Bénin-crise électorale: Moukaram Badarou appelle Soglo et Yayi à la raison

Se prononçant sur la crise préélectorale que traverse le Bénin depuis quelques semaines, l’ancien préfet du département de l’Ouémé-Plateau s’est adressé aux anciens présidents Nicéphore Soglo et Boni Yayi. C’est à travers une tribune intitulée “Nécessité d’un rempart”, que Moukaram Badarou a interpellé les anciens chefs d’Etat sur le rôle qui doit être le leur dans le règlement de la crise actuelle.

Selon Moukaram Badarou, la persistance de la crise en cours au Bénin se justifie par l’absence d’un rassembleur dans le pays. L’époque de Bernardin Gantin, de Isidore de Souza, de Emile Derlin Zinsou étant finie, le pays sombre dans une crise de méfiance prolongeant ainsi l’impasse notée.

Pour lui, il est indispensable que les anciens Chefs d’Etat et les responsables des confessions religieuses revoient leur position au nom de l’intérêt général du Bénin. “Ceux qui bénéficient du privilège d’être en position de rempart doivent impérativement, au nom de l’intérêt supérieur du pays et de la nation, retrouver la position qui leur revient de droit dans la cité. Je pense ici aux anciens Présidents de la République, au Patron de la conférence épiscopale du Bénin, au Président de l’Union islamique du Bénin”, a-t-il martelé.

Moukaram Badarou trouve regrettable que le Bénin devienne aujourd’hui un pays où défile la communauté internationale pour les difficultés d’organisation des élections. “Il est malheureux et regrettable de voir défiler dans notre pays pour les questions liées aux difficultés d’organiser des élections démocratiques, les émissaires des Nations Unies, de la CEDEAO et peut être bientôt ceux de la Francophonie, de l’Union Africaine et que sais je encore ?”

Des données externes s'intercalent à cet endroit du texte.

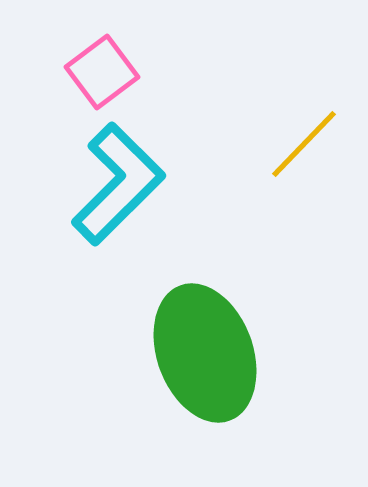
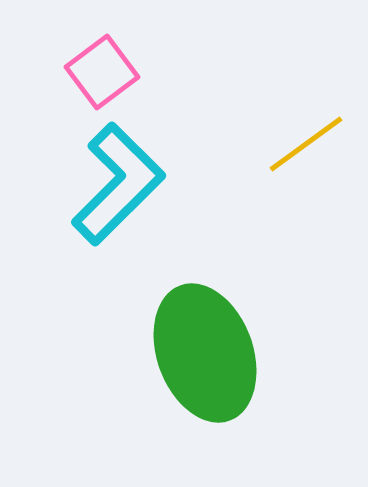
yellow line: moved 2 px right; rotated 10 degrees clockwise
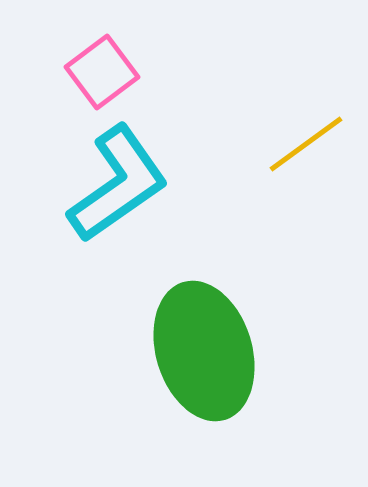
cyan L-shape: rotated 10 degrees clockwise
green ellipse: moved 1 px left, 2 px up; rotated 3 degrees clockwise
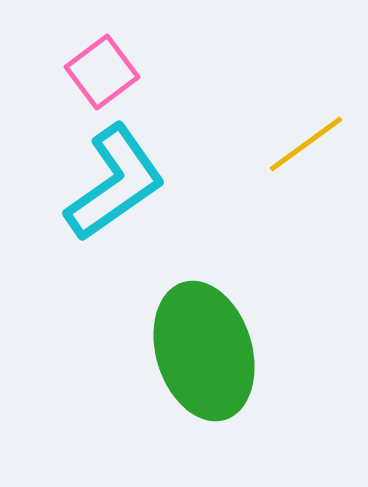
cyan L-shape: moved 3 px left, 1 px up
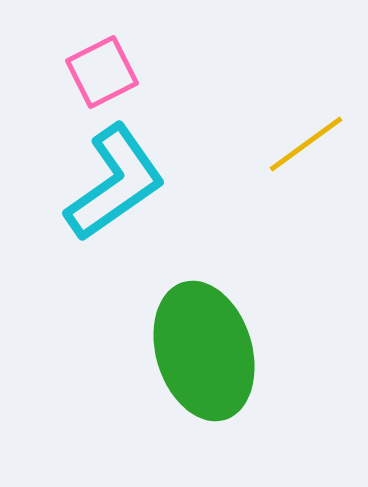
pink square: rotated 10 degrees clockwise
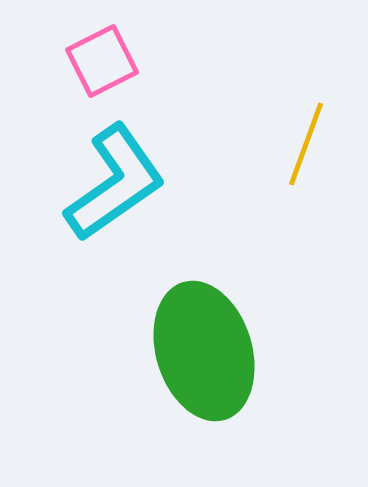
pink square: moved 11 px up
yellow line: rotated 34 degrees counterclockwise
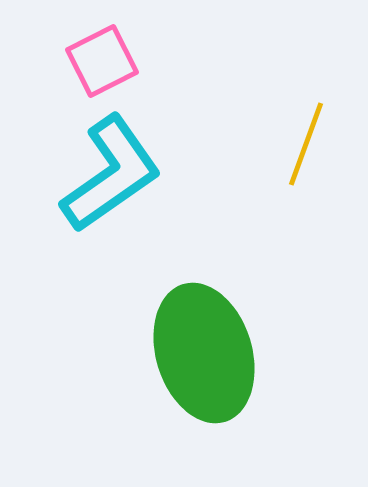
cyan L-shape: moved 4 px left, 9 px up
green ellipse: moved 2 px down
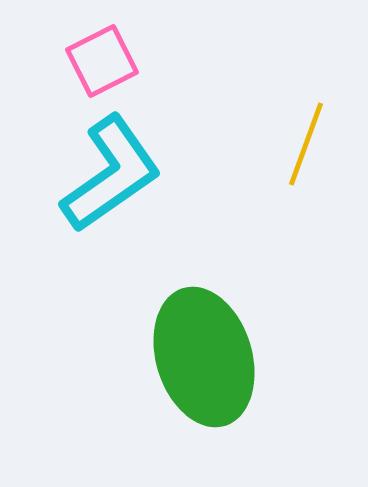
green ellipse: moved 4 px down
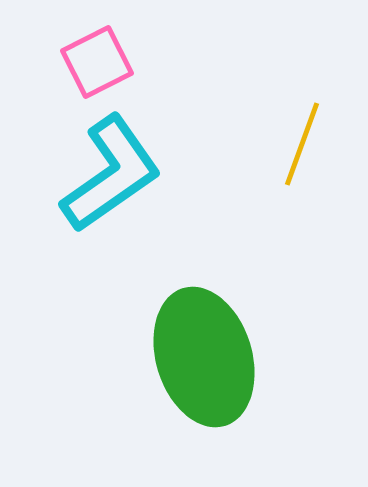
pink square: moved 5 px left, 1 px down
yellow line: moved 4 px left
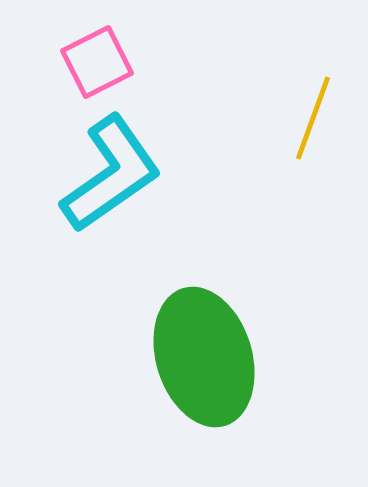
yellow line: moved 11 px right, 26 px up
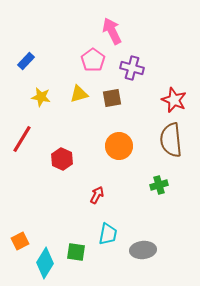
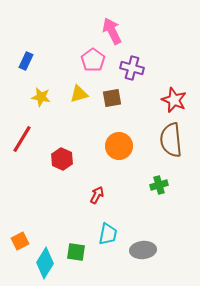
blue rectangle: rotated 18 degrees counterclockwise
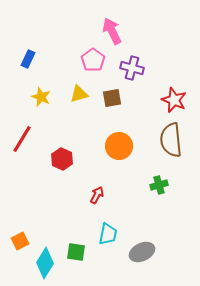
blue rectangle: moved 2 px right, 2 px up
yellow star: rotated 12 degrees clockwise
gray ellipse: moved 1 px left, 2 px down; rotated 20 degrees counterclockwise
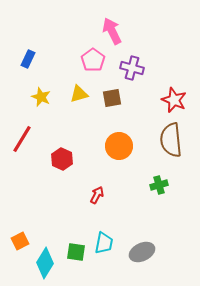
cyan trapezoid: moved 4 px left, 9 px down
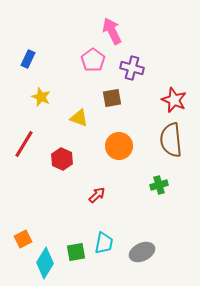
yellow triangle: moved 24 px down; rotated 36 degrees clockwise
red line: moved 2 px right, 5 px down
red arrow: rotated 18 degrees clockwise
orange square: moved 3 px right, 2 px up
green square: rotated 18 degrees counterclockwise
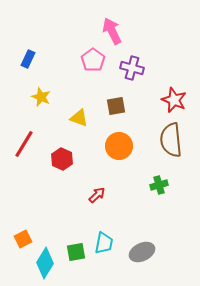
brown square: moved 4 px right, 8 px down
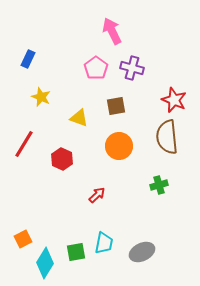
pink pentagon: moved 3 px right, 8 px down
brown semicircle: moved 4 px left, 3 px up
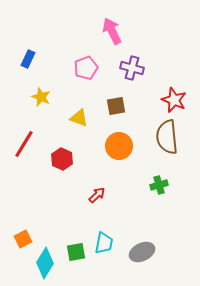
pink pentagon: moved 10 px left; rotated 15 degrees clockwise
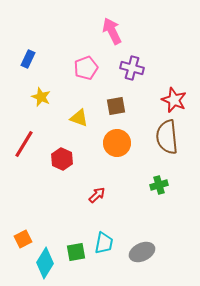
orange circle: moved 2 px left, 3 px up
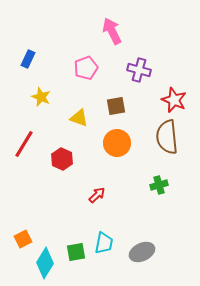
purple cross: moved 7 px right, 2 px down
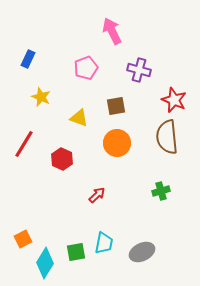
green cross: moved 2 px right, 6 px down
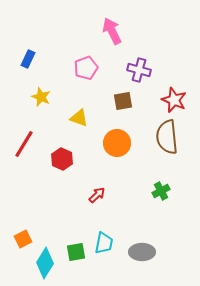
brown square: moved 7 px right, 5 px up
green cross: rotated 12 degrees counterclockwise
gray ellipse: rotated 25 degrees clockwise
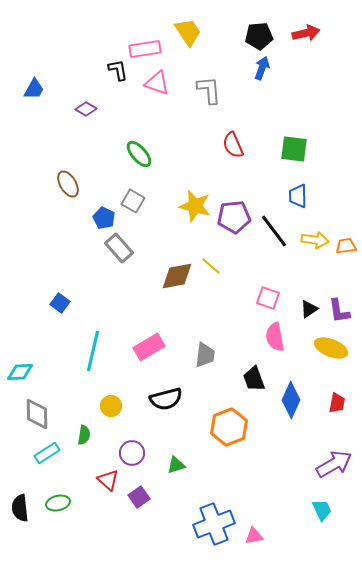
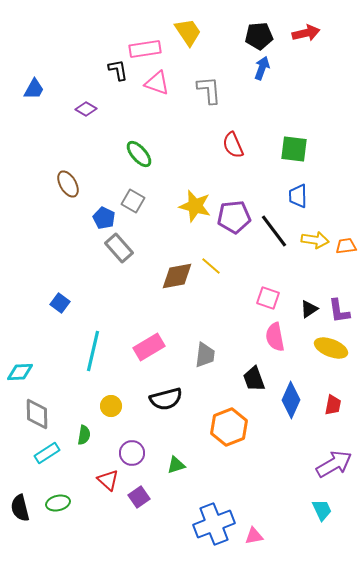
red trapezoid at (337, 403): moved 4 px left, 2 px down
black semicircle at (20, 508): rotated 8 degrees counterclockwise
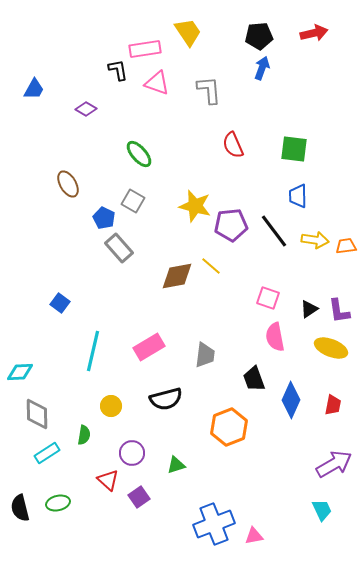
red arrow at (306, 33): moved 8 px right
purple pentagon at (234, 217): moved 3 px left, 8 px down
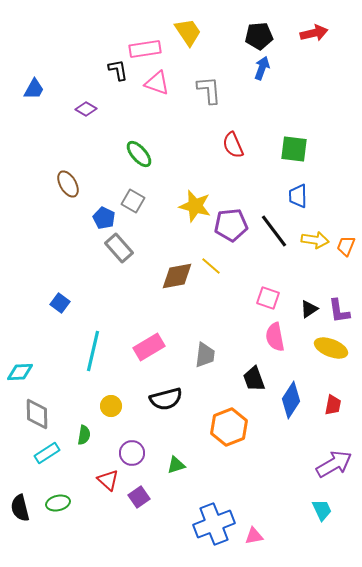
orange trapezoid at (346, 246): rotated 60 degrees counterclockwise
blue diamond at (291, 400): rotated 9 degrees clockwise
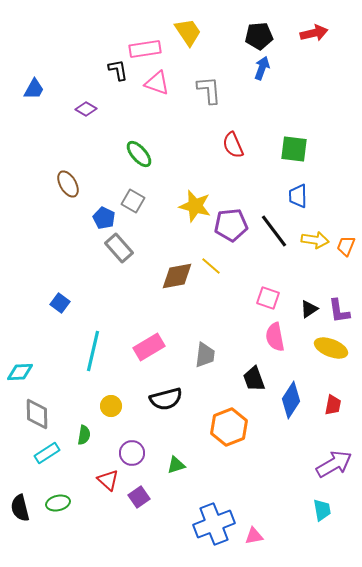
cyan trapezoid at (322, 510): rotated 15 degrees clockwise
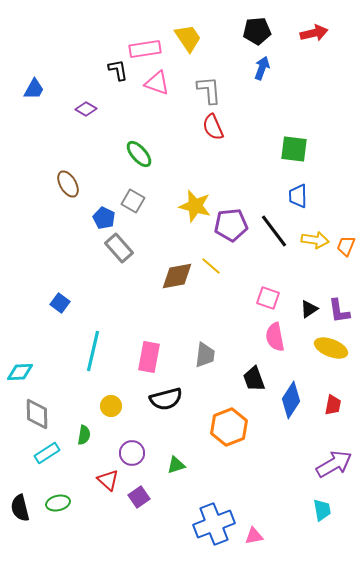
yellow trapezoid at (188, 32): moved 6 px down
black pentagon at (259, 36): moved 2 px left, 5 px up
red semicircle at (233, 145): moved 20 px left, 18 px up
pink rectangle at (149, 347): moved 10 px down; rotated 48 degrees counterclockwise
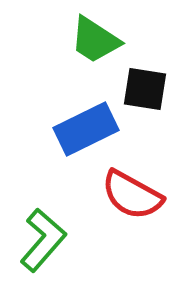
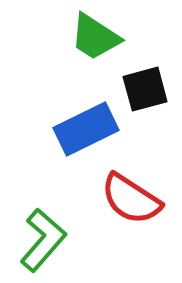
green trapezoid: moved 3 px up
black square: rotated 24 degrees counterclockwise
red semicircle: moved 1 px left, 4 px down; rotated 4 degrees clockwise
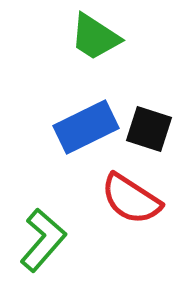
black square: moved 4 px right, 40 px down; rotated 33 degrees clockwise
blue rectangle: moved 2 px up
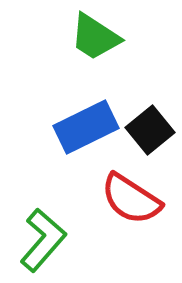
black square: moved 1 px right, 1 px down; rotated 33 degrees clockwise
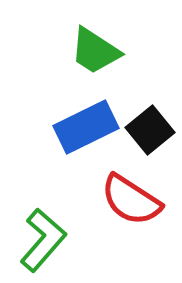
green trapezoid: moved 14 px down
red semicircle: moved 1 px down
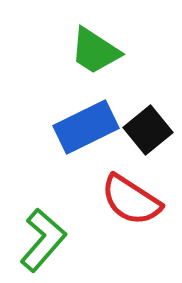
black square: moved 2 px left
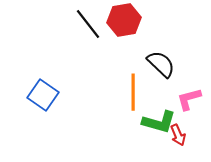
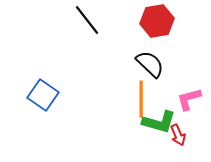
red hexagon: moved 33 px right, 1 px down
black line: moved 1 px left, 4 px up
black semicircle: moved 11 px left
orange line: moved 8 px right, 7 px down
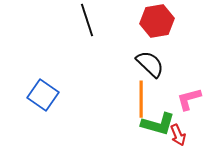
black line: rotated 20 degrees clockwise
green L-shape: moved 1 px left, 2 px down
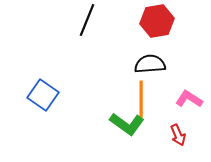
black line: rotated 40 degrees clockwise
black semicircle: rotated 48 degrees counterclockwise
pink L-shape: rotated 48 degrees clockwise
green L-shape: moved 31 px left; rotated 20 degrees clockwise
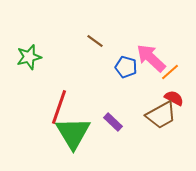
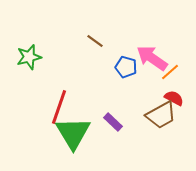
pink arrow: moved 1 px right; rotated 8 degrees counterclockwise
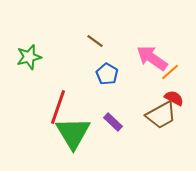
blue pentagon: moved 19 px left, 7 px down; rotated 15 degrees clockwise
red line: moved 1 px left
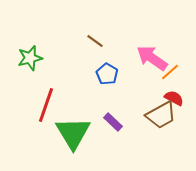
green star: moved 1 px right, 1 px down
red line: moved 12 px left, 2 px up
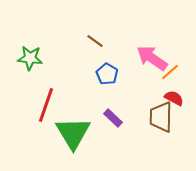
green star: rotated 20 degrees clockwise
brown trapezoid: moved 2 px down; rotated 120 degrees clockwise
purple rectangle: moved 4 px up
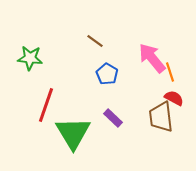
pink arrow: rotated 16 degrees clockwise
orange line: rotated 66 degrees counterclockwise
brown trapezoid: rotated 8 degrees counterclockwise
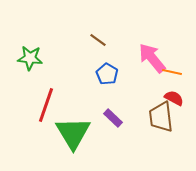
brown line: moved 3 px right, 1 px up
orange line: moved 2 px right; rotated 60 degrees counterclockwise
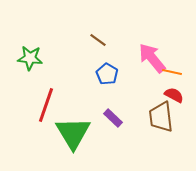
red semicircle: moved 3 px up
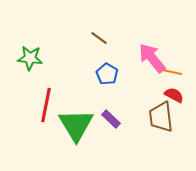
brown line: moved 1 px right, 2 px up
red line: rotated 8 degrees counterclockwise
purple rectangle: moved 2 px left, 1 px down
green triangle: moved 3 px right, 8 px up
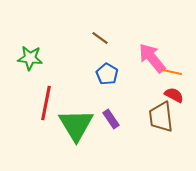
brown line: moved 1 px right
red line: moved 2 px up
purple rectangle: rotated 12 degrees clockwise
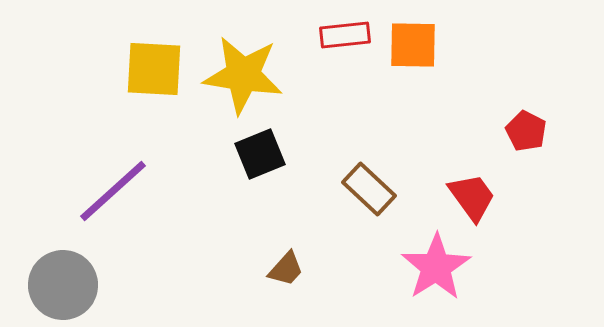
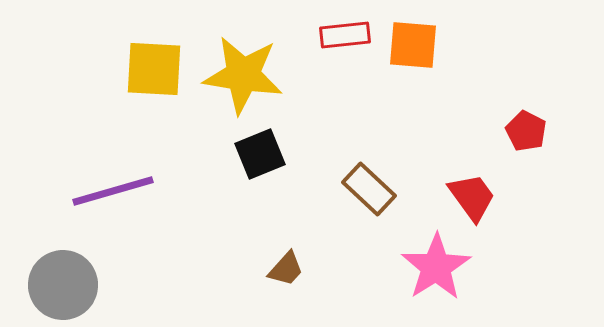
orange square: rotated 4 degrees clockwise
purple line: rotated 26 degrees clockwise
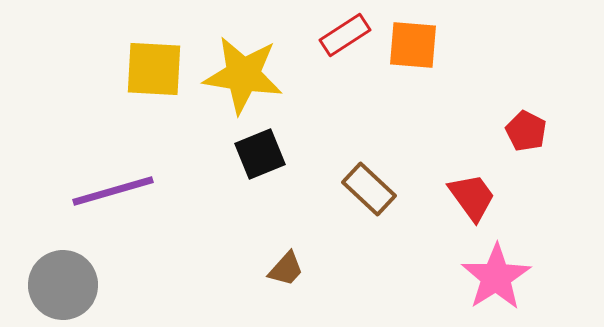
red rectangle: rotated 27 degrees counterclockwise
pink star: moved 60 px right, 10 px down
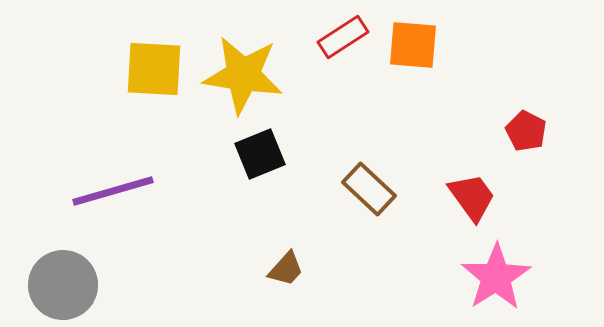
red rectangle: moved 2 px left, 2 px down
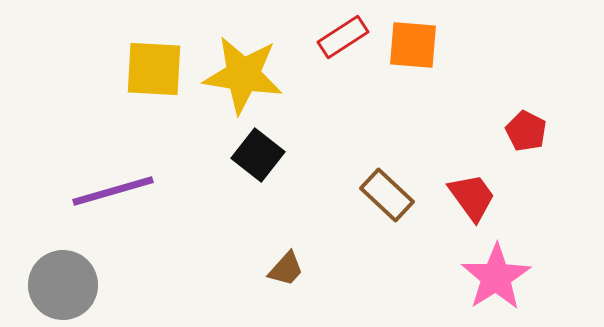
black square: moved 2 px left, 1 px down; rotated 30 degrees counterclockwise
brown rectangle: moved 18 px right, 6 px down
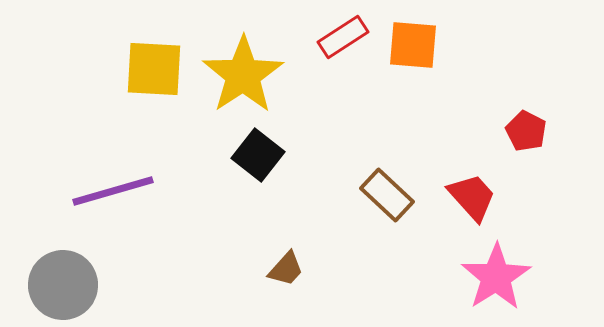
yellow star: rotated 30 degrees clockwise
red trapezoid: rotated 6 degrees counterclockwise
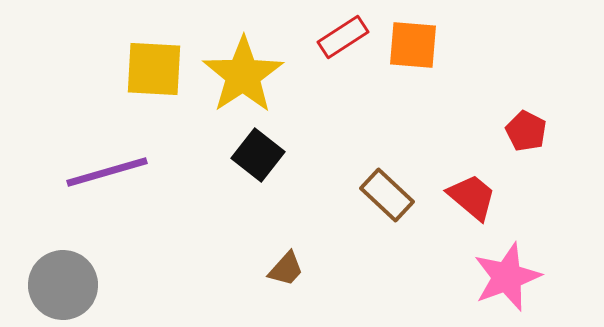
purple line: moved 6 px left, 19 px up
red trapezoid: rotated 8 degrees counterclockwise
pink star: moved 11 px right; rotated 12 degrees clockwise
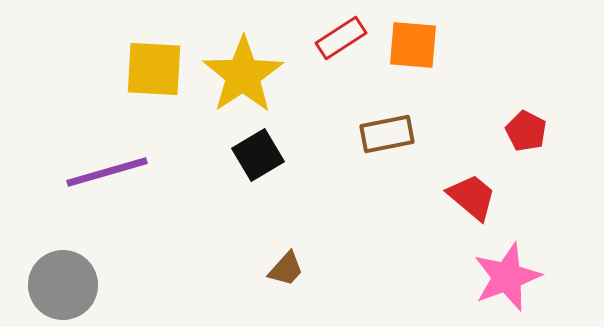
red rectangle: moved 2 px left, 1 px down
black square: rotated 21 degrees clockwise
brown rectangle: moved 61 px up; rotated 54 degrees counterclockwise
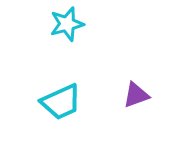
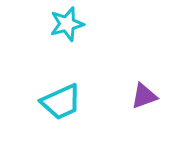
purple triangle: moved 8 px right, 1 px down
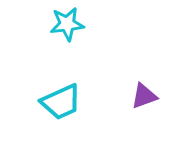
cyan star: rotated 8 degrees clockwise
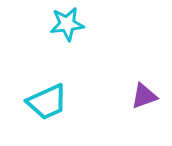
cyan trapezoid: moved 14 px left
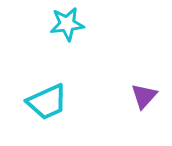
purple triangle: rotated 28 degrees counterclockwise
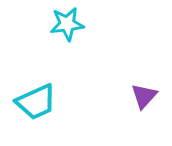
cyan trapezoid: moved 11 px left
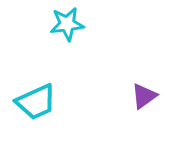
purple triangle: rotated 12 degrees clockwise
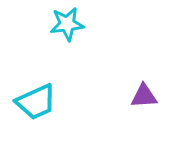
purple triangle: rotated 32 degrees clockwise
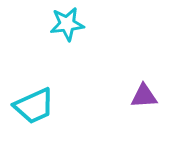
cyan trapezoid: moved 2 px left, 4 px down
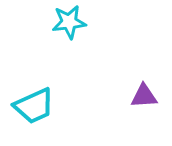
cyan star: moved 2 px right, 2 px up
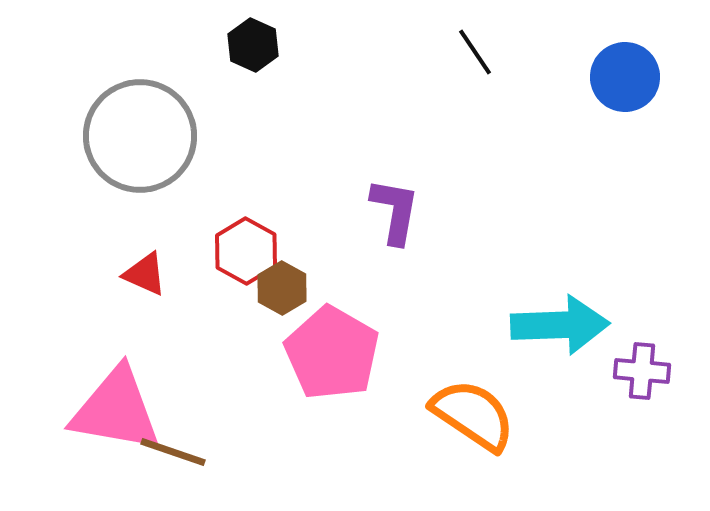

Rappelons que Moukaram Badarou, président de l’ex-parti politique Conscience citoyenne, est un membre du parti Union progressiste, l’un des deux partis politiques du Chef de l’Etat en lice pour les législatives du 28 avril 2019.

4 commentaires
  1. Charlemagne BIO dit

    Je trouve pertinent l’appel de l’ex préfet de YAYI, aujourd’hui membre de l’UP. Mais il serait juste de dire que les personnalités citées ont joué et continuent de jouer leur partition pour une sortie de crise. Ceci a d’ailleurs abouti à une revue sensible de la position du chef de l’Etat qui de donneur de leçons est passé à demandeur de consensus. D’où son invitation aux députés à revoir les textes qui bloquent la réalisation d’élections inclusives. Je pense que du point de vue de la forme, le chef de l’Etat a également joué son rôle en responsabilisant les députés. Aujourd’hui donc la balle est dans le camp des députés et plus précisément du BMP à qui le blocage observé profiterait si les choses restaient telles qu’elles sont. Maintenant dans le fonds, je pense qu’une réelle volonté du chef de l’Etat pourrait se manifester à travers une mise en demeure de ses députés de lever les verrous des lois sur la charte des partis politiques et le code électoral actuellement en vigueur. Comme par le passé, il a tous les moyens de les y contraindre s’il le veut.

  2. Amos dit

    Message d’une pertinence indiscutable. Ces deux anciens présidents constituent manifestement un binôme de pyromanes et n’honorent guère leur statut. Ils ont intérêt à se ressaisir. Autrement, ils perdront le respect qui leur est normalement dû.

    1. Babalao dit

      Depuis quand tu les respectes toi ?

  3. Elijah dit

    Quand on a passé 10 ans à corrompre la sagesse…C’est normal que la suspicion soit de mise. Aucun de ces anciens présidents n’a de sagesse à prodiguer dès l’instant qu’ils ont des partis pris…
    Ils ne sont pas au dessus de la mêlé, ils y sont totalement…
    Hum désert de sagesse…Même nos gardiens de la traditions, nos chefs religieux ont été mis à contribution dans la compromission du populisme.